Pé frio

Sou um daqueles milhões de brasileiros típicos que não têm qualquer intimidade com a sorte. Jamais ganhei algo em loterias, rifas, bingos, tampinha premiada, vale-brinde em saquinho de Elma Chips ou picolé de graça no palito da Kibon. Se existe uma fada dos sorteios, ela certamente atravessa a rua quando me vê.

Só me consola o fato de que não sou o único desditoso: como eu, são milhões de deserdados – centenas de milhões, se considerarmos a horda de habitantes que pisa com seus pés-frios a superfície do planeta.

Antes que me perguntem, revelo que também não sou dado a achar nada de valor na rua. Houve uma fase negra de minha vida em que eu – desempregado, morando sozinho e ainda adepto da bebida – andava de cabeça baixa pelas ruas de Florianópolis, procurando pelo chão alguma sobra do infortúnio alheio. Em vão, porém: não só não achei nada, como ainda agravei meu problema postural.

Até agora, eu tinha encarado a sorte como algo maniqueísta, sem meio-termo: ou você tem, ou não tem. Não existe quase sorte. Você pode até apostar em números muito próximos das seis dezenas da Mega Sena, mas isso não significa que você quase teve sorte. Significa, na minha modesta opinião, um azar redobrado, porque aliado à frustração de quem dá com a cara na porta.

Cheguei a pensar que as coisas tinham mudado quando sonhei que alguém me apresentava uma sequência de dezenas que seriam sorteadas, e entendi aquilo como uma mensagem cósmica de uma entidade que tinha me escolhido para ser milionário. Eram cinco dezenas: 02, 22, 29, 35 e 44. Faltava uma para completar uma aposta na Mega Sena. Não pensei em momento algum em jogar na Quina – o que seria lógico, já que eram cinco números.

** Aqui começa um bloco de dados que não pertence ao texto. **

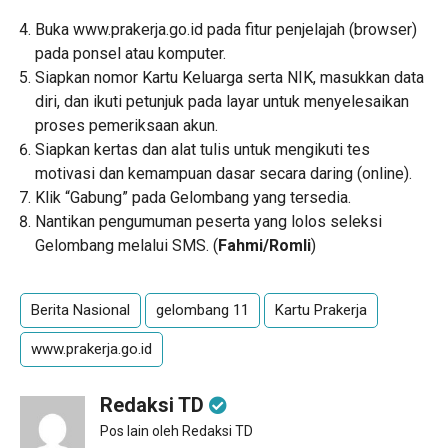
Buka www.prakerja.go.id pada fitur penjelajah (browser)
pada ponsel atau komputer.
Siapkan nomor Kartu Keluarga serta NIK, masukkan data
diri, dan ikuti petunjuk pada layar untuk menyelesaikan
proses pemeriksaan akun.
Siapkan kertas dan alat tulis untuk mengikuti tes
motivasi dan kemampuan dasar secara daring (online).
Klik “Gabung” pada Gelombang yang tersedia.
Nantikan pengumuman peserta yang lolos seleksi
Gelombang melalui SMS. (
Fahmi/Romli
)
Berita Nasional
gelombang 11
Kartu Prakerja
www.prakerja.go.id
Redaksi TD
Pos lain oleh Redaksi TD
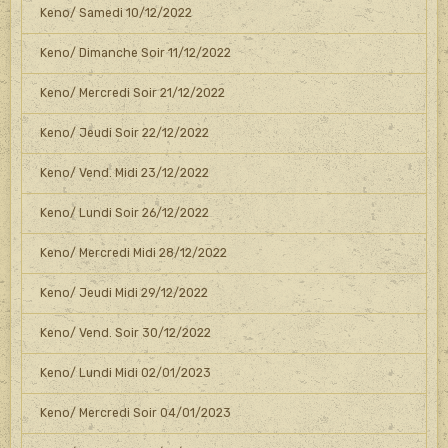
Keno/ Samedi 10/12/2022
Keno/ Dimanche Soir 11/12/2022
Keno/ Mercredi Soir 21/12/2022
Keno/ Jeudi Soir 22/12/2022
Keno/ Vend. Midi 23/12/2022
Keno/ Lundi Soir 26/12/2022
Keno/ Mercredi Midi 28/12/2022
Keno/ Jeudi Midi 29/12/2022
Keno/ Vend. Soir 30/12/2022
Keno/ Lundi Midi 02/01/2023
Keno/ Mercredi Soir 04/01/2023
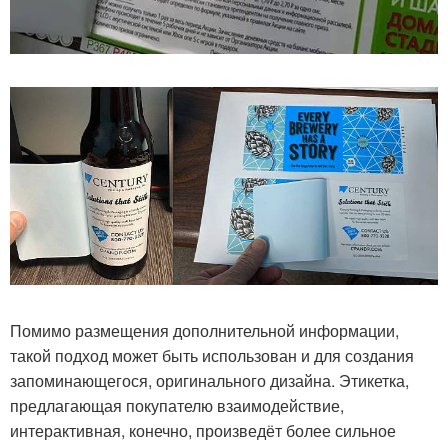
Помимо размещения дополнительной информации,
такой подход может быть использован и для создания
запоминающегося, оригинального дизайна. Этикетка,
предлагающая покупателю взаимодействие,
интерактивная, конечно, произведёт более сильное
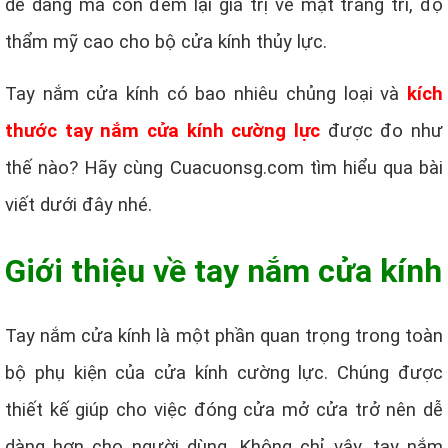
dễ dàng mà còn đem lại giá trị về mặt trang trí, độ
thẩm mỹ cao cho bộ cửa kính thủy lực.
Tay nắm cửa kính có bao nhiêu chủng loại và
kích
thước tay nắm cửa kính cường lực
được đo như
thế nào? Hãy cùng Cuacuonsg.com tìm hiểu qua bài
viết dưới đây nhé.
Giới thiệu về tay nắm cửa kính
Tay nắm cửa kính là một phần quan trọng trong toàn
bộ phụ kiện của cửa kính cường lực. Chúng được
thiết kế giúp cho việc đóng cửa mở cửa trở nên dễ
dàng hơn cho người dùng. Không chỉ vậy, tay nắm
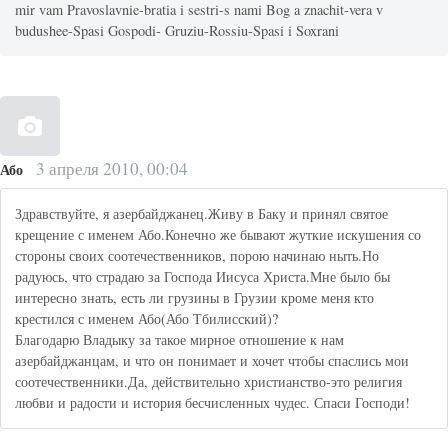
mir vam Pravoslavnie-bratia i sestri-s nami Bog a znachit-vera v
budushee-Spasi Gospodi- Gruziu-Rossiu-Spasi i Soxrani
3 апреля 2010, 00:04
Або
Здравствуйте, я азербайджанец.Живу в Баку и принял святое
крещение с именем Або.Конечно же бывают жуткие искушения со
стороны своих соотечественников, порою начинаю ныть.Но
радуюсь, что страдаю за Господа Иисуса Христа.Мне было бы
интересно знать, есть ли грузины в Грузии кроме меня кто
крестился с именем Або(Або Тбилисский)?
Благодарю Владыку за такое мирное отношение к нам
азербайджанцам, и что он понимает и хочет чтобы спаслись мои
соотечественники.Да, действительно христианство-это религия
любви и радости и история бесчисленных чудес. Спаси Господи!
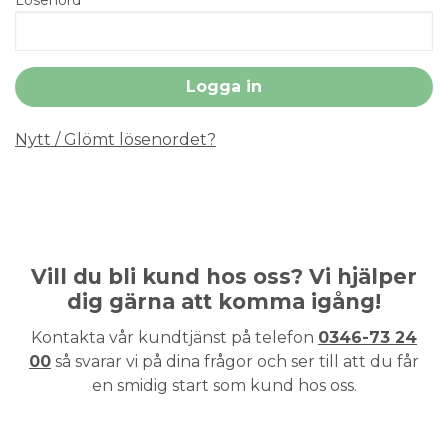
Nytt / Glömt lösenordet?
Vill du bli kund hos oss? Vi hjälper
dig gärna att komma igång!
Kontakta vår kundtjänst på telefon
0346-73 24
00
så svarar vi på dina frågor och ser till att du får
en smidig start som kund hos oss.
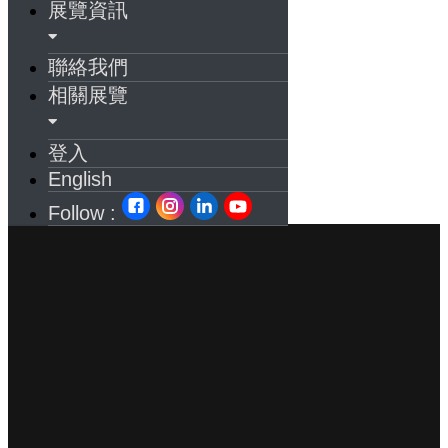
展覽資訊
聯絡我們
相關展覽
登入
English
Follow :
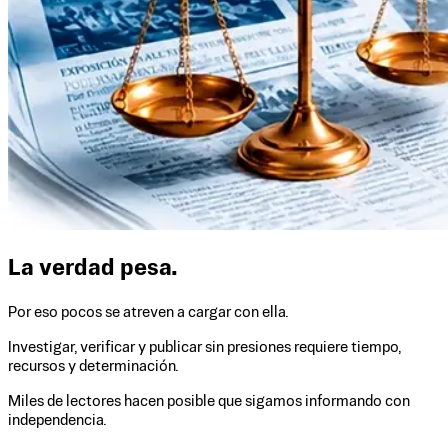
La verdad pesa.
Por eso pocos se atreven a cargar con ella.
Investigar, verificar y publicar sin presiones requiere tiempo,
recursos y determinación.
Miles de lectores hacen posible que sigamos informando con
independencia.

Pelo contrário, joguei várias vezes na Mega Sena – a única loteria que parecia tornar alguém milionário de uma vez só – acrescentando a dezena 49 à sequência que a ‘entidade’ havia oferecido em sonho. Se tivesse dado certo, hão de convir meus amados leitores, provavelmente eu não estaria aqui hoje, escrevendo estas mal e porcamente traçadas linhas de um Dell Inspiron tão antigo que nem é elegível para receber o Windows 11.

E então voltei a me recolher à minha insignificância diante do fator sorte. Sem exagero, faz bem uns dez anos que não meto a caneta num volante de apostas. Se fosse calcular quanto deixei de gastar, certamente não estaria milionário. Mas, pelo menos teria como trocar o computador.